Different pressures face Dartmoor National Park with its comparative proximity to fast-growing Exeter and Plymouth and accessibility from the A30 and A38.  House price pressure is more acute while visitor pressure threatens the unique ecology and landscape of the Park.  At Chagford, the local community has taken a lead in addressing the issues.  Well before the introduction of Neighbourhood Plans, locals recognised the acute need for affordable and elderly persons’ housing, for community space and for new parking to keep tourist traffic out of the village centre.  Their solution was to identify a large site on the edge of the village which could deliver the much-needed homes and sustain the required facilities.  The result is a scheme of 93 new homes (mostly open-market), which is very large-scale by National Park standards.  The emerging development shows a remarkably high quality of design.  Supported by the National Park Authority and following an Inquiry by Design process, the main builder, C G Fry & Son, is creating homes that sit superbly in the village context and in the landscape of the Park. 

Elsewhere in the Park, the Christow Community Land Trust has brought forward a scheme of energy-efficient, Passivehaus homes, mainly for affordable rent.  Both schemes serve to demonstrate what can be achieved by community power, backed by a forward-looking planning authority.

Resource pressures

My first day concluded with a discussion amongst leading figures in public sector planning in the South West, including Karime Hassan, Chief Executive of Exeter City Council and Paul Barnard of Plymouth City Council.  Discussion over dinner covered the recurring theme of resource pressures in local government but also the positive contribution that planning can make when given a leading role in councils.  When councillors take on the role of defining what is needed, it’s the planners that can show how.  Recent reorganisations in several councils in the region have worryingly failed to recognise the “planning bonus” that strong planners in leadership positions can deliver.

These thoughts resonated in my meeting the next morning with planners in the newly-formed Dorset Council.  With such a wholesale reorganisation, there is a clear risk of the Council becoming overly inward-looking as it strives to build its services and relationships with towns, and parishes.  A strong portfolio holder and an Executive Director for Place who are strong champions of planning suggest there is a huge potential for the new planning service to deliver something exceptional for its communities. 

Being in Dorchester, I couldn’t resist a tour of Poundbury with a group of Dorset Young Planners. It is nearly twenty years since building commenced, with some five years of development still to come.  The quality of design and delivery is undeniable and it is impressive how closely the reality has held to the principles and vision of Leon Krier’s original master plan. Many will envy the willingness of the transport engineers to engage in innovation at Poundbury while the real difference lies in the willingness of the landowner to take a long-term view rather than short-term return.  If only such an approach was more widespread.

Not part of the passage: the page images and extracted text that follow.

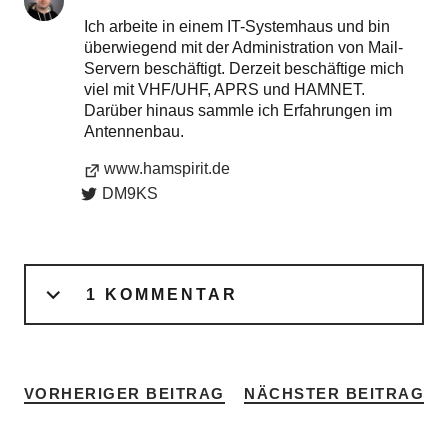
Ich arbeite in einem IT-Systemhaus und bin
überwiegend mit der Administration von Mail-
Servern beschäftigt. Derzeit beschäftige mich
viel mit VHF/UHF, APRS und HAMNET.
Darüber hinaus sammle ich Erfahrungen im
Antennenbau.
www.hamspirit.de
DM9KS
1 KOMMENTAR
VORHERIGER BEITRAG
NÄCHSTER BEITRAG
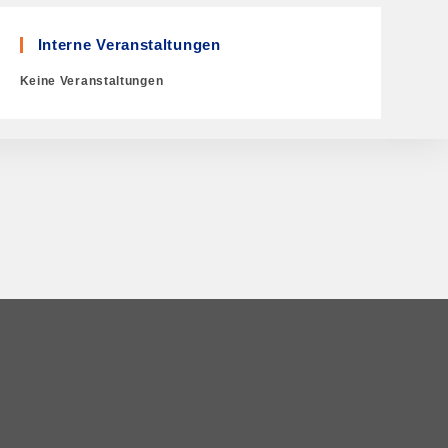
Interne Veranstaltungen
Keine Veranstaltungen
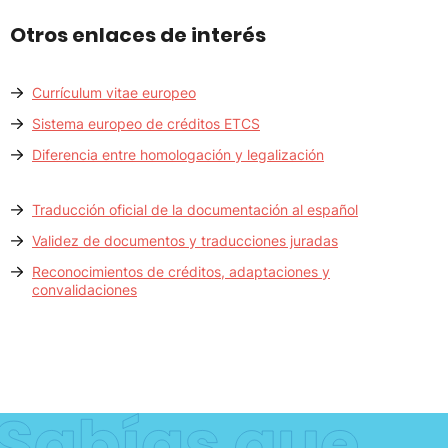
Otros enlaces de interés
Currículum vitae europeo
Sistema europeo de créditos ETCS
Diferencia entre homologación y legalización
Traducción oficial de la documentación al español
Validez de documentos y traducciones juradas
Reconocimientos de créditos, adaptaciones y
convalidaciones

And finally I was taken once more to an endeavour to create a high quality rural estate, complete with grand house, estate buildings and romantic gardens.  The difference here, at Bruton, is that it’s a well-advanced twenty-first century project and is being delivered with great attention to detail and a real quality of design and ambience.  The Newt in Somerset is a tourism and visitor facility based in the Emily Estate, centred on Hapsden House, a Grade II* listed Georgian country house.  In the house and its grounds, the owners have worked closely with South Somerset District Council and Historic England to create a hotel, restaurants, restored and expanded gardens, “cyder” house, garden museum and other attractions that really have to be seen. 

If you’re looking for ideas for your next study tour – or holiday – why not try the South West?  Like me, you’ll find extraordinary examples of design, restoration and delivery – and fine inspiration.